WORK ORDER 1:
In the Kafka article, which company first developed Kafka?
WORK ORDER 2:
Rewrite the Kafka article from "Working with Apache" up to and including "and reliable messaging.", replacing "scalability" with "elasticity".

TEXT SHOWN:
>>>>

Working with Apache Kafka in Java Applications
Apache Kafka has grown into one of the most widely adopted platforms for building real-time streaming and messaging applications. Originally developed at LinkedIn, Kafka is now a top-level Apache Software Foundation project, known for its scalability, durability, and fault-tolerant event streaming capabilities. For Java developers, Kafka offers a rich API that integrates naturally with the Java ecosystem, allowing them to create both producers that send messages to Kafka topics and consumers that process those messages efficiently. Understanding how to work with Apache Kafka in Java applications involves learning about its architecture, configuration, data flow, and best practices to ensure high-performance and reliable messaging.
Introduction to Apache Kafka
Apache Kafka is a distributed publish-subscribe messaging system designed for handling large volumes of real-time data. Unlike traditional message brokers, Kafka is built to handle high throughput and to persist messages on disk for fault tolerance. Messages in Kafka are organized into topics, which are further split into partitions to allow parallel processing. Each partition is replicated across brokers to prevent data loss. Kafka’s design makes it ideal for event sourcing, log aggregation, stream processing, and data integration scenarios.
Java developers benefit from Kafka’s official Java client library, which offers Producer and Consumer APIs, along with an AdminClient for managing topics and configurations. Kafka Streams, another library in the Kafka ecosystem, allows developers to build real-time processing pipelines directly within Java applications.
Kafka Architecture Overview
To work effectively with Kafka in Java, it’s essential to understand its core components:
Brokers
A broker is a Kafka server responsible for storing messages and serving clients. In production, multiple brokers form a Kafka cluster, which distributes topics and partitions among them for scalability.

<<<<

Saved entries
>>>>

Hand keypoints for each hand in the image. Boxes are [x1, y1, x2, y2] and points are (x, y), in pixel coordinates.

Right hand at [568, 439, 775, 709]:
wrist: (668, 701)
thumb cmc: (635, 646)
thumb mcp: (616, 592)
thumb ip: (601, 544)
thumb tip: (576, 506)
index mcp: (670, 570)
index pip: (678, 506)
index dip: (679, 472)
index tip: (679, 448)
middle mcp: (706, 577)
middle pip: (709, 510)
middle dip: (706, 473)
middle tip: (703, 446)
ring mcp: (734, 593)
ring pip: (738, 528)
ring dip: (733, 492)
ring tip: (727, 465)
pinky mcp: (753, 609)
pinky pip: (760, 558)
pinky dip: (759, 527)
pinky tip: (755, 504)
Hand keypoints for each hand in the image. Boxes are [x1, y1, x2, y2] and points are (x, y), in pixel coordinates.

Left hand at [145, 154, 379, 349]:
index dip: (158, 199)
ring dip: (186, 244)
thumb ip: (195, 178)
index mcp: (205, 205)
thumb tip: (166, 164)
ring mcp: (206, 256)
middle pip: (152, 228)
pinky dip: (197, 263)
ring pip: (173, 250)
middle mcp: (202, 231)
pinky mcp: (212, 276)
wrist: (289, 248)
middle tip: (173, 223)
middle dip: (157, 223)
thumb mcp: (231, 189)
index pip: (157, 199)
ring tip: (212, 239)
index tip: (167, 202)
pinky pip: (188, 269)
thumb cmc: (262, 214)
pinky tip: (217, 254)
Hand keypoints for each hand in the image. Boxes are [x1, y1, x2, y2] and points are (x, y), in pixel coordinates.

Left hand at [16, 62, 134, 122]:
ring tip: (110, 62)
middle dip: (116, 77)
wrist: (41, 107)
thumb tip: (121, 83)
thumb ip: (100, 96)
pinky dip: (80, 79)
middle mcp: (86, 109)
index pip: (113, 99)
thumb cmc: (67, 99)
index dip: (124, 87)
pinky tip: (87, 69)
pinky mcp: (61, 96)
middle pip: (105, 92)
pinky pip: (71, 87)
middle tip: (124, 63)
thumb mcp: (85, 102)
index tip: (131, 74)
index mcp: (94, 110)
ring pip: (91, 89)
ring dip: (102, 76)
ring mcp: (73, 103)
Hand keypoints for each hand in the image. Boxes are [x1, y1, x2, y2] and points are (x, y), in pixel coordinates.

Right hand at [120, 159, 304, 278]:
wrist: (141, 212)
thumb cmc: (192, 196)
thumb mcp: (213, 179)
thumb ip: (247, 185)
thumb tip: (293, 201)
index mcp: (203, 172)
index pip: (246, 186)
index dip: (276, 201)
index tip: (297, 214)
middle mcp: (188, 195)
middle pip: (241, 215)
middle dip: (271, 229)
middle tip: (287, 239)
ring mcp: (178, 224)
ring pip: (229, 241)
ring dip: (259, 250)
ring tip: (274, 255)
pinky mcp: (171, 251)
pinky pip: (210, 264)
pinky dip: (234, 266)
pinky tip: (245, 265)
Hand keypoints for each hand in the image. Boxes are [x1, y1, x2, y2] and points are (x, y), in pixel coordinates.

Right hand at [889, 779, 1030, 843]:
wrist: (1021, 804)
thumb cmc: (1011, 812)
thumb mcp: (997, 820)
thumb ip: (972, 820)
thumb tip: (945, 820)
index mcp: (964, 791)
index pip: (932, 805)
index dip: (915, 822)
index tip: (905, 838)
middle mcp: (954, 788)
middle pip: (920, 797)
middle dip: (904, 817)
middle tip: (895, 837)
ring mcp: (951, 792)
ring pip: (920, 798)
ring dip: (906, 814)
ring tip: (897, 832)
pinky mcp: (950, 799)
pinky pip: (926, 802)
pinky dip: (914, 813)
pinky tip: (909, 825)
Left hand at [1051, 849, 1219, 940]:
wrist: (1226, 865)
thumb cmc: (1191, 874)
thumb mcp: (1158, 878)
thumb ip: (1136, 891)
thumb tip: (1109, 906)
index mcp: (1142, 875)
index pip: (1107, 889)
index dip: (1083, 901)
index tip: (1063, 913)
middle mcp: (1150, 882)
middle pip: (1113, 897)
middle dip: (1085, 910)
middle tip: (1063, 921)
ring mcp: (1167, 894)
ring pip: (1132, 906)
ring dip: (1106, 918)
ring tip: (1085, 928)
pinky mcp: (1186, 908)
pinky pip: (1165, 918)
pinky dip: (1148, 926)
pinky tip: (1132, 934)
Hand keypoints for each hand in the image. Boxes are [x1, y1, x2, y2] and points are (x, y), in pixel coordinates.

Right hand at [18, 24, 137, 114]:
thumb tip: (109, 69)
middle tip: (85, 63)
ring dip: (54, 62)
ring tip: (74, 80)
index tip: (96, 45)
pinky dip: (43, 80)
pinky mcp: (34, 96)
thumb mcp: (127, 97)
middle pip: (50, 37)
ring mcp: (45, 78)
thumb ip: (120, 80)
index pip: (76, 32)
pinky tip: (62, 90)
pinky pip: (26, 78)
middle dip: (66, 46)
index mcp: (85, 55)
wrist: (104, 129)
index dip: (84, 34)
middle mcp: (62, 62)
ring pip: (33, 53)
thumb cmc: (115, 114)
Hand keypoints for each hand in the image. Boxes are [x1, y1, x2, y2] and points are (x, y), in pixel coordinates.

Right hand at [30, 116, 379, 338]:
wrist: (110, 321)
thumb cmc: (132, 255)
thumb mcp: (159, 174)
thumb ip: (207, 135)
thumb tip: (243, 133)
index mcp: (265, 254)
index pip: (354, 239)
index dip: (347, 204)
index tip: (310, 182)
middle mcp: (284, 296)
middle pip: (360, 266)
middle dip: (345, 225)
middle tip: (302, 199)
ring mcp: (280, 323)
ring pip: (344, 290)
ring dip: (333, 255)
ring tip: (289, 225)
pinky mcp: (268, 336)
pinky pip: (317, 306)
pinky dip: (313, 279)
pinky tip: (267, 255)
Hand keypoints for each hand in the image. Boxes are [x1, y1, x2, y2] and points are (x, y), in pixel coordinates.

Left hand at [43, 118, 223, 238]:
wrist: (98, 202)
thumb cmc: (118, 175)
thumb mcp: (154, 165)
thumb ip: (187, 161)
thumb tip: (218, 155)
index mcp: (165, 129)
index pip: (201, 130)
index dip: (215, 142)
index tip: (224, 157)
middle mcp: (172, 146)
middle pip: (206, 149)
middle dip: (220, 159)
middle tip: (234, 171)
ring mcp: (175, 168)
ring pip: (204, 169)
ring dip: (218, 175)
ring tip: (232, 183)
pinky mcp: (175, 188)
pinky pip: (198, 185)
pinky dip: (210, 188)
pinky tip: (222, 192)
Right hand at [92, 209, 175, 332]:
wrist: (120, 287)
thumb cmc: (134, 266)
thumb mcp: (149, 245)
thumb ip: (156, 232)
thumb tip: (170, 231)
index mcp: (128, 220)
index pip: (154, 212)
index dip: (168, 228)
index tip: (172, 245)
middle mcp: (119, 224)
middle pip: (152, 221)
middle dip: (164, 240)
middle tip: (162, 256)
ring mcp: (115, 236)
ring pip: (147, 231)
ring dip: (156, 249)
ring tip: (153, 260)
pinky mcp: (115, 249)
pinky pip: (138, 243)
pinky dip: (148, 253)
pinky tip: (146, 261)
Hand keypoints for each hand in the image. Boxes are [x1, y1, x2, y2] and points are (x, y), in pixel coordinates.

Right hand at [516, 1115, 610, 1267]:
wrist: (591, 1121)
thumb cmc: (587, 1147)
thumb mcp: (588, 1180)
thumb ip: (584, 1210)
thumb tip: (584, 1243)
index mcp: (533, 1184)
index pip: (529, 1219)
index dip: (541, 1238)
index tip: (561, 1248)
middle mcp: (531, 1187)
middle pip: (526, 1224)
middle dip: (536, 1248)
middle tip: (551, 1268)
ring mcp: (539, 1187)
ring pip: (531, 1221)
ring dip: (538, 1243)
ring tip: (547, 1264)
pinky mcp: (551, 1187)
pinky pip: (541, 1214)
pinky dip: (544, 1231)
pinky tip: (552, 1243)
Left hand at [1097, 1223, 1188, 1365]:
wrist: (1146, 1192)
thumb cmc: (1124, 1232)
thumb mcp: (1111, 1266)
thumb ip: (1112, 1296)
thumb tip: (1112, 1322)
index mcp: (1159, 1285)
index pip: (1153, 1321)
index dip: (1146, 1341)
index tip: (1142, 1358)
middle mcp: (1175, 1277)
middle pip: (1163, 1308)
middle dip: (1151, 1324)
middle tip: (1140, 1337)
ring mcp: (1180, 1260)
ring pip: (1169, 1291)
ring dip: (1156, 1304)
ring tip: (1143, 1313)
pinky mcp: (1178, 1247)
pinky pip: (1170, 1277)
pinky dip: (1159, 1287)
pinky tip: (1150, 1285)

<<<<

YOUR SOLUTION 1:
LinkedIn

YOUR SOLUTION 2:
Working with Apache Kafka in Java Applications
Apache Kafka has grown into one of the most widely adopted platforms for building real-time streaming and messaging applications. Originally developed at LinkedIn, Kafka is now a top-level Apache Software Foundation project, known for its elasticity, durability, and fault-tolerant event streaming capabilities. For Java developers, Kafka offers a rich API that integrates naturally with the Java ecosystem, allowing them to create both producers that send messages to Kafka topics and consumers that process those messages efficiently. Understanding how to work with Apache Kafka in Java applications involves learning about its architecture, configuration, data flow, and best practices to ensure high-performance and reliable messaging.